Uma rebelião explode em um país da Europa. Um Governo democraticamente eleito é deposto; comunistas são atacados, judeus são perseguidos e pessoas de etnias não pertencentes a tal país são constantemente ameaçadas. A descrição cabe à Alemanha de 1933, mas falo da Ucrânia, em 2014.

Na última sexta-feira, dia 2 de maio, membros do Pravy Sektor (Setor Direita, a versão ucraniana e moderna da SA) arremessaram molotovs contra um prédio de uma Central Sindical de Odessa, no sul da Ucrânia, matando cerca de 40 pessoas – a maior parte asfixiada. A grande mídia ocidental tem tratado o assunto de forma suspeita – diz que “os conflitos” geraram o incêndio. Quando a vítima é pro-Maidan, no entanto, a nomenclatura é clara: “manifestantes pró-russia atacaram[…]”

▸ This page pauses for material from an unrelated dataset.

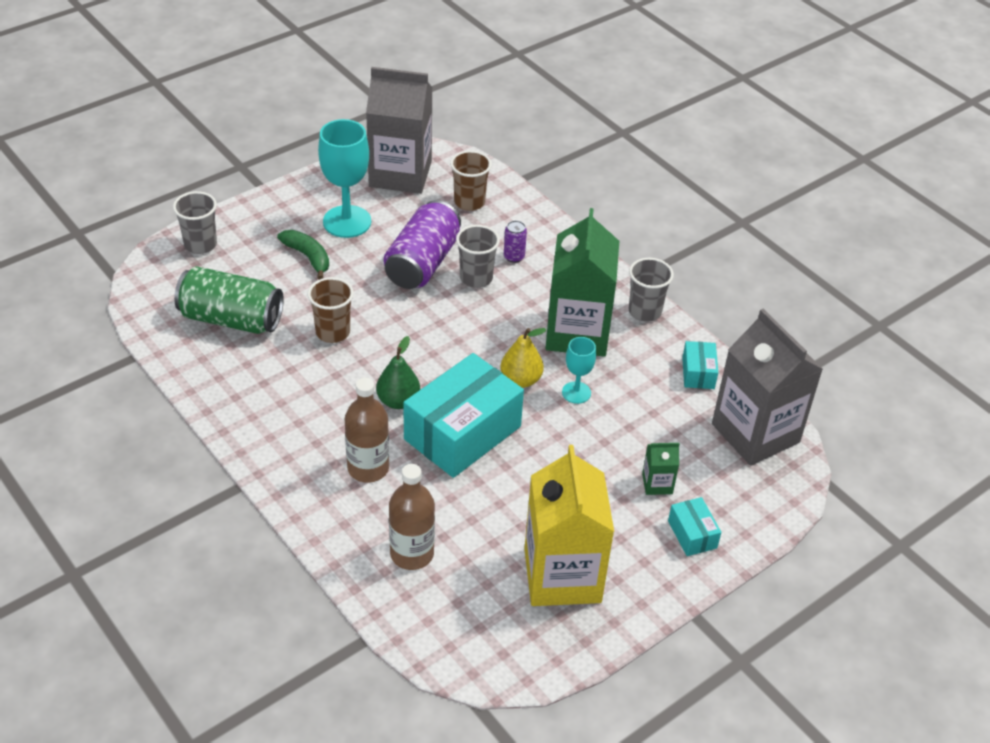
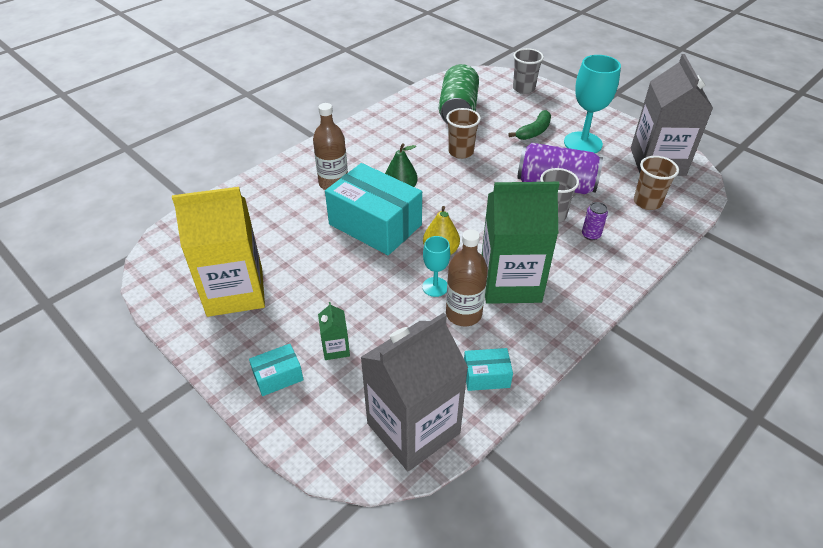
camera: 85 degrees right, 0 degrees up
(412, 554) = (257, 212): brown bottle -> brown bottle (463, 314)
(645, 311) = (559, 330): grey cup -> none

Barack Obama, no Encontro Nacional do Comitê Democrata que aconteceu no fim de fevereiro desse ano, alguns dias depois do golpe em Kiev que derrubara Viktor Yanukovytch, brincou sobre a possibilidade de uma guerra nuclear com a Rússia. Enquanto o Presidente estadounidense falava das diferenças entre Democratas e Republicanos no que se referia a melhorar a vida da classe média, um anônimo gritou da platéia: “Fale-nos do plano de começar uma guerra nuclear com a Rússia!.” O Presidente para, surpreso. Faz um comentário irônico: “Quem é você, aí atrás?” e a platéia – formada majoritariamente por eleitores de Obama – cai na risada e o aplaude. “Eu já sei o que aconteceu! Ele achou que o happy hour começava mais cedo hoje!” – escapou o Presidente, negando-se a tocar na questão ucraniana. O anônimo foi leviano, Obama foi covarde.

Enquanto isso, a situação na Ucrânia se agravava. Em alguns dias a Crimeia se rebelaria contra a junta de Kiev, se integrando à Rússia, o Partido Comunista e seus membros seriam atacados e John Kerry, Secretário de Estado dos EUA, anunciaria um empréstimo de 1 bilhão de dólares ao governo golpista de Kiev.

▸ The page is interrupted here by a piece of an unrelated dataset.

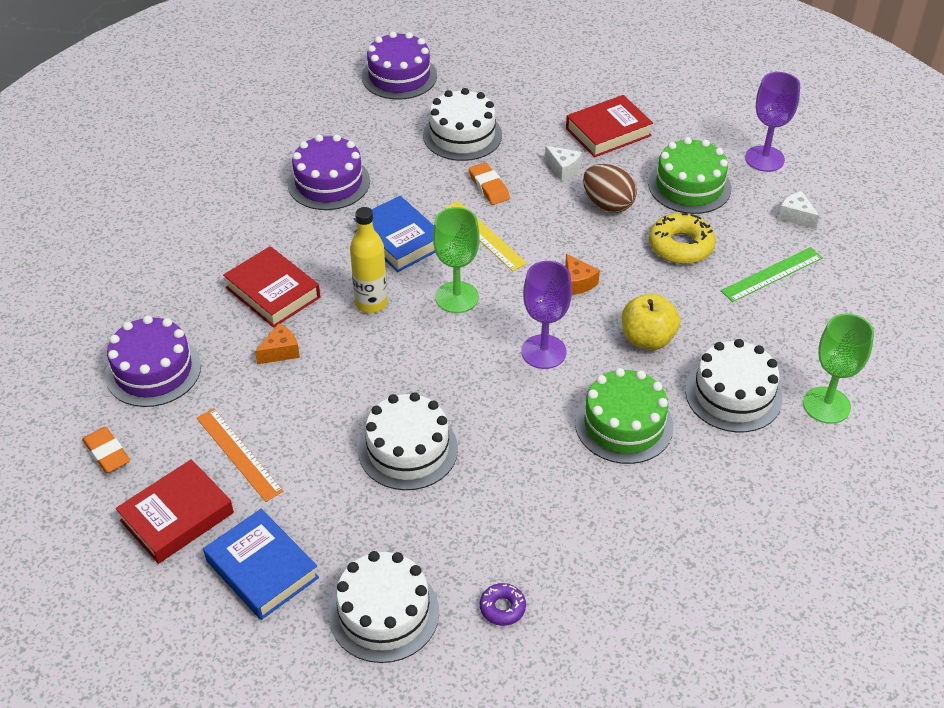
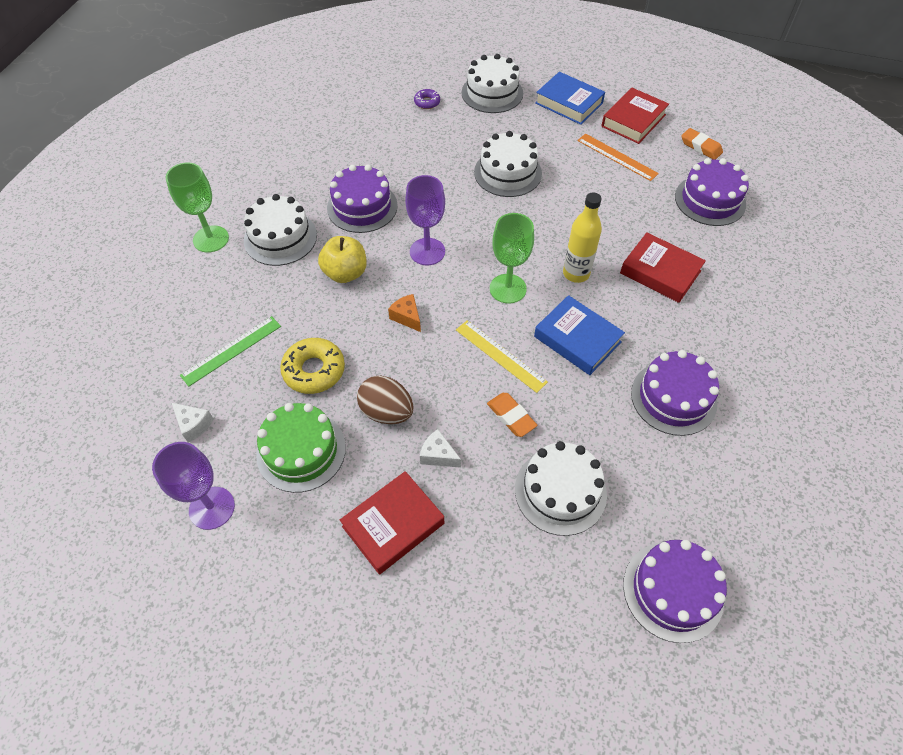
camera: 170 degrees right, 10 degrees up
(280, 352) = (627, 225): orange cheese -> none
(624, 424) = (362, 207): green cake -> purple cake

Três meses depois, a situação não é melhor. Os tanques de Kiev continuam a avançar em Slovyansk, forçando as milícias anti-Kiev a se dirigirem para a região central da cidade. Sinagogas continuam a aparecer pichadas, e apesar da cartilha hitlerista ter começado a ser posta em prática quando o governo de Kiev matou o neonazista Oleksandr Muzychko – um membro destacado da SA ucraniana – o Pravy Sektor continua a crescer, e vai concorrer às próximas eleições (se é que elas virão.)

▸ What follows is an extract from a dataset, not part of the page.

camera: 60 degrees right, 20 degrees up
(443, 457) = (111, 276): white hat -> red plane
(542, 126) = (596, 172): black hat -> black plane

De fato, afirmar que o auto-proclamado Presidente Interino da Ucrânia Oleksandr Turchynov, Obama e a União Européia têm um projeto de instalação do nazismo é fazer uma acusação leviana. Mas os países europeus e os EUA também não tinham, na década de 30, a pretensão de fazer do nazismo um projeto. Pretendiam usar Hitler como Hitler usou a SA. A Noite dos Punhais ucraniana parece ter sido postergada pela oposição russa; só resta saber quando ela chegará, e quem os empunharão.